Ah, spin rate, the new key data piece in MLB pitching. Pitchers that throw four-seam fastballs want high spin rate. High spin rate gives their fastball the appearance it’s almost rising. It makes their fastballs more difficult to hit on the barrel or even touch. A four-seam fastball should have a spin rate from 2,200 to 2,600 revolutions per minute. A two-seam fastball should have spin rate of around 1,900 to 2,200 RPM for maximum success.

Sheffield’s average spin rate on 340 fastballs thrown last season in his eight MLB appearances was 1,835 rpm — one of the lowest of MLB starters. By comparison, lefty Mike Minor averaged 2,650 RPMs on his four-seam fastball while Justin Verlander was right behind him at 2,574.

Murphy was beyond complimentary of the new pitch. The unpredictability of the four-seam fastball was replaced by actual command to both sides of the plate with the two-seam.
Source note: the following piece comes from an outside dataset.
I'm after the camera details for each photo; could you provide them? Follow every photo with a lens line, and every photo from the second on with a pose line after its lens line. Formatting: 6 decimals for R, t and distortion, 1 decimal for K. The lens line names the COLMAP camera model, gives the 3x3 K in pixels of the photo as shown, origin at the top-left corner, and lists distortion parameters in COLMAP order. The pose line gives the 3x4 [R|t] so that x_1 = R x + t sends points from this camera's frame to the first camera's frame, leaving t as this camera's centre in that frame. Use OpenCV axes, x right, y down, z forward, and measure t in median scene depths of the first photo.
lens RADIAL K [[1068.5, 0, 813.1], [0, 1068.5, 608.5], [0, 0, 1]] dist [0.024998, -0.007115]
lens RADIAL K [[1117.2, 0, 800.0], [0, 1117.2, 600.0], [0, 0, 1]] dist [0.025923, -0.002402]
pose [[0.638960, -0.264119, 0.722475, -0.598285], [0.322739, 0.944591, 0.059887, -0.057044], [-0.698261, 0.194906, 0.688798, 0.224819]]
“At times, his four-seam did whatever it wanted to do just because of the low spin,” Murphy said. “It wasn’t as consistent as what I saw today (in the two-seam). Today’s movement was the same every time, which is very good.”

Where the two-seam was noticeable is that the natural movement tends to go away from right-handed hitters. Per the stadium radar gun, Sheffield’s velocity on the two-seam fastball was still around 92-93 mph. Add to that a change-up that also tails away from right-handers and a nasty slider — his best pitch — that he throws in and at their back foot, and Sheffield should see increased strikeouts.
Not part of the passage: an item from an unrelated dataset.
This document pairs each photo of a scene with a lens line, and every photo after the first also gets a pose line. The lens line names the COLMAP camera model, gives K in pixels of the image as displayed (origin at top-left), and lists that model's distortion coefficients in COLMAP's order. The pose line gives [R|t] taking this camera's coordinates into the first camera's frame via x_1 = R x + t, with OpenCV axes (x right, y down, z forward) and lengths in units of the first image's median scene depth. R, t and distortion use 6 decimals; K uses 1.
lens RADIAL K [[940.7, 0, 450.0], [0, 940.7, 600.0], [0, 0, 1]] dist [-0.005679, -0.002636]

“It’s huge,” Murphy said. “Doing that against a righty makes the plate seem 20 inches wide instead of 17. He can go three inches inside to a righty and run that two-seamer back (on the plate) and now the right-hander has to respect a larger portion of the inner-half of the plate and he can bury the slider even deeper.”
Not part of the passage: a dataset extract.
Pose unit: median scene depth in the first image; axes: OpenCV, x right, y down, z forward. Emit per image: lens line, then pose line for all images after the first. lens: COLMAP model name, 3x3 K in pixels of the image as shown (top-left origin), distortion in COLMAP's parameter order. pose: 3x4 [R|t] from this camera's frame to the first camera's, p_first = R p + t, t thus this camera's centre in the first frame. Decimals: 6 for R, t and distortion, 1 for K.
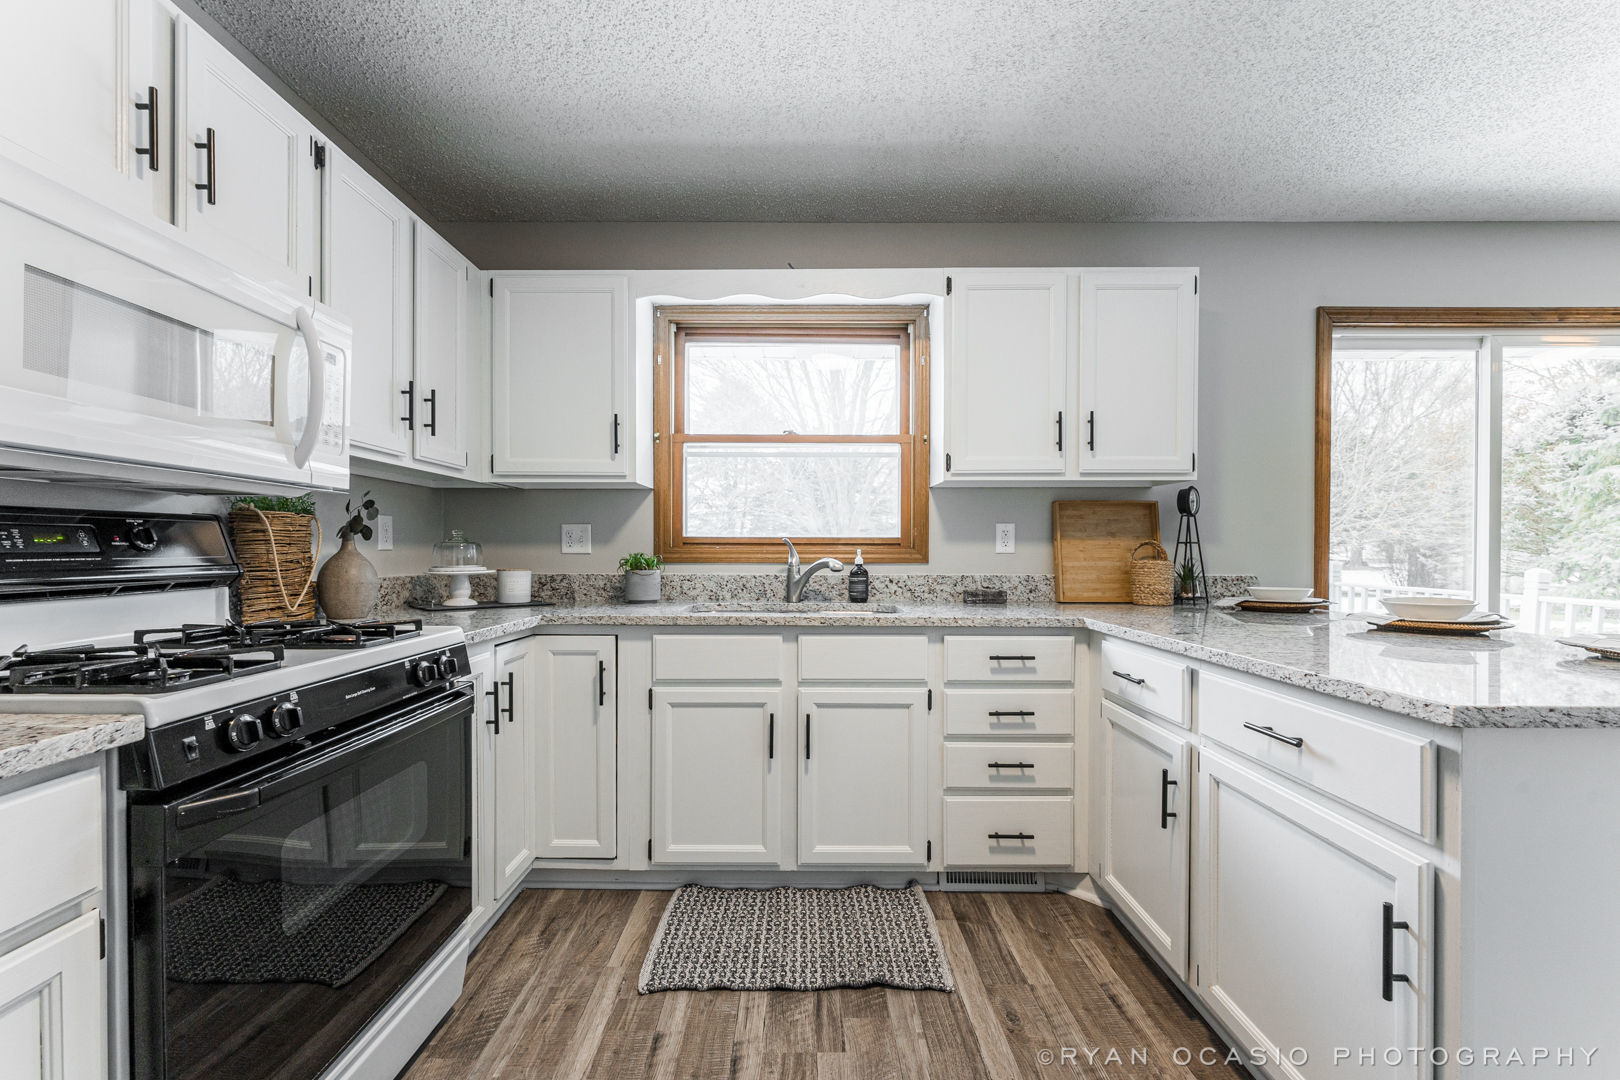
lens RADIAL K [[676.5, 0, 781.2], [0, 676.5, 549.2], [0, 0, 1]] dist [0.000746, 0.000015]
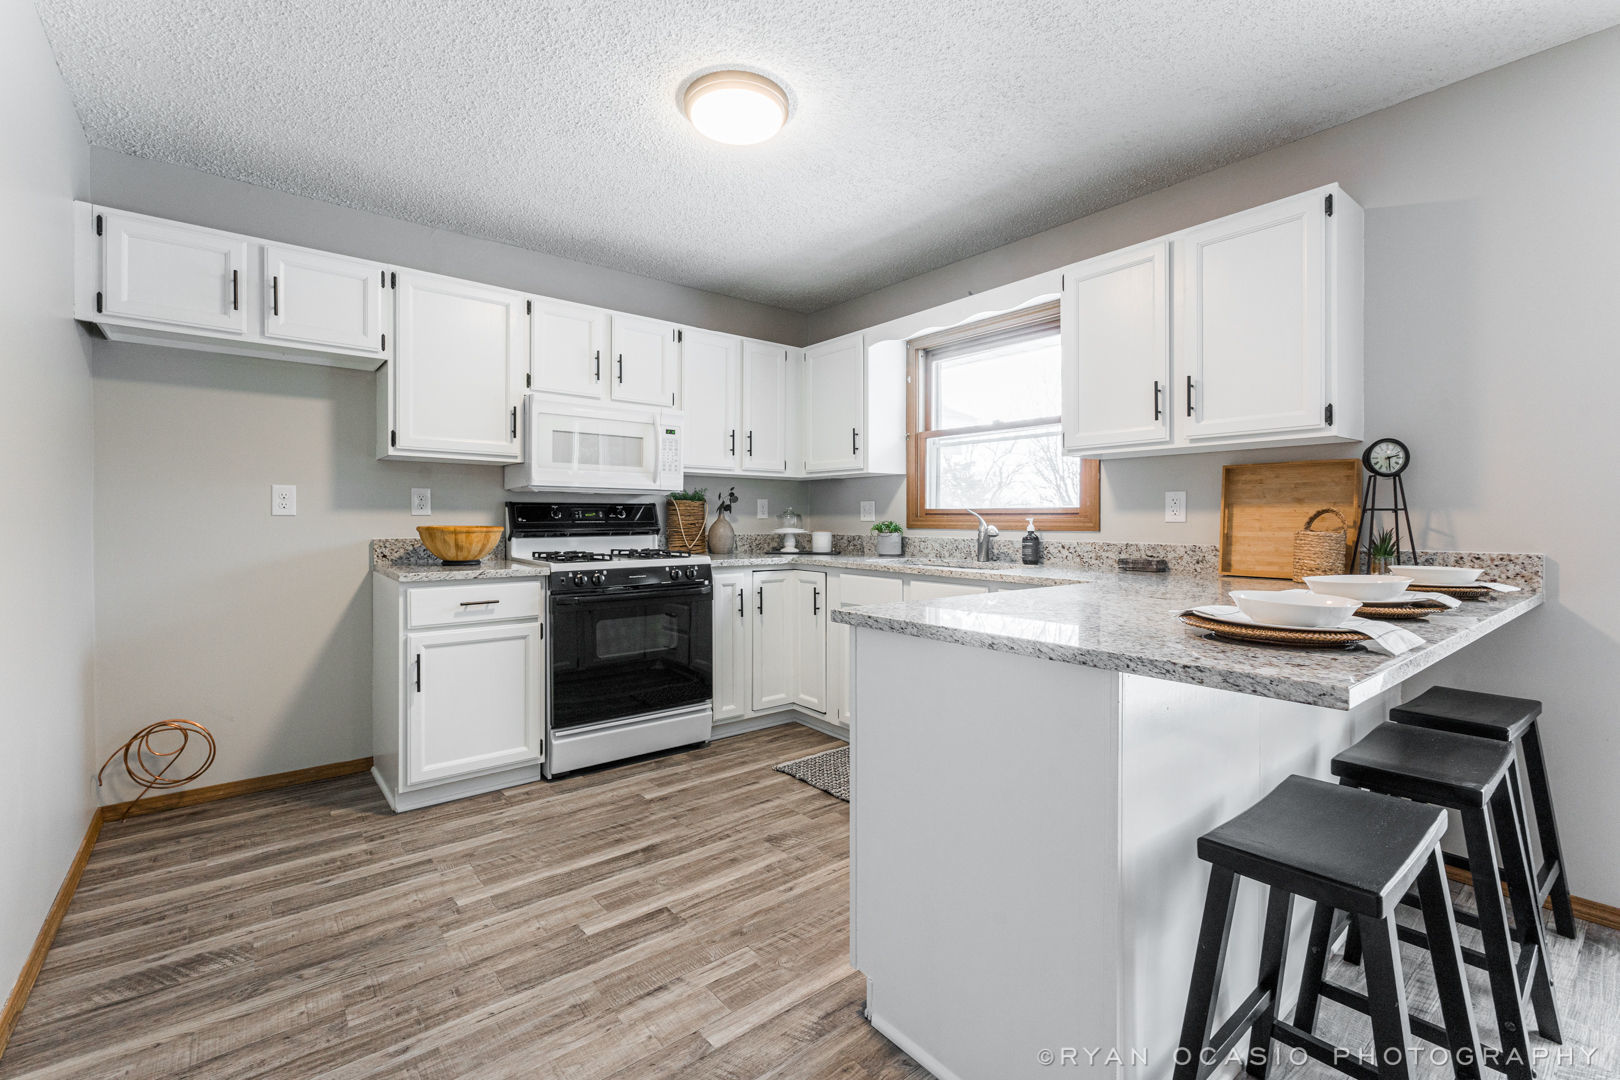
lens RADIAL K [[672.3, 0, 773.6], [0, 672.3, 515.4], [0, 0, 1]] dist [-0.001776, -0.000185]
pose [[0.618635, -0.004362, -0.785667, 0.749637], [-0.000174, 0.999984, -0.005688, 0.001897], [0.785679, 0.003656, 0.618624, -0.056772]]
So will he scrap the four-seam?

“I’m going to start throwing the two-seam a lot, just for more movement and give a different look to the hitters,” he said. “My four-seam gets run already. Why not change to the two-seam grip and get some more run. I’m definitely going to keep the four-seam to get that spin rate up and throw it at the top of the zone. But that’s for a little bit later down the road and where we’ll mix it in.”

For now, Sheffield just wants to throw strikes with it.

“Right now, I’m not looking at the movement,” Sheffield said. “I’m just seeing the glove and throwing it to the glove. Whatever it does when it leaves my hand is what it is. It’s moving down and working down in the zone. It’s got me excited. Learning the pitch that quick and being able to throw it out there. I just have to keep throwing it.”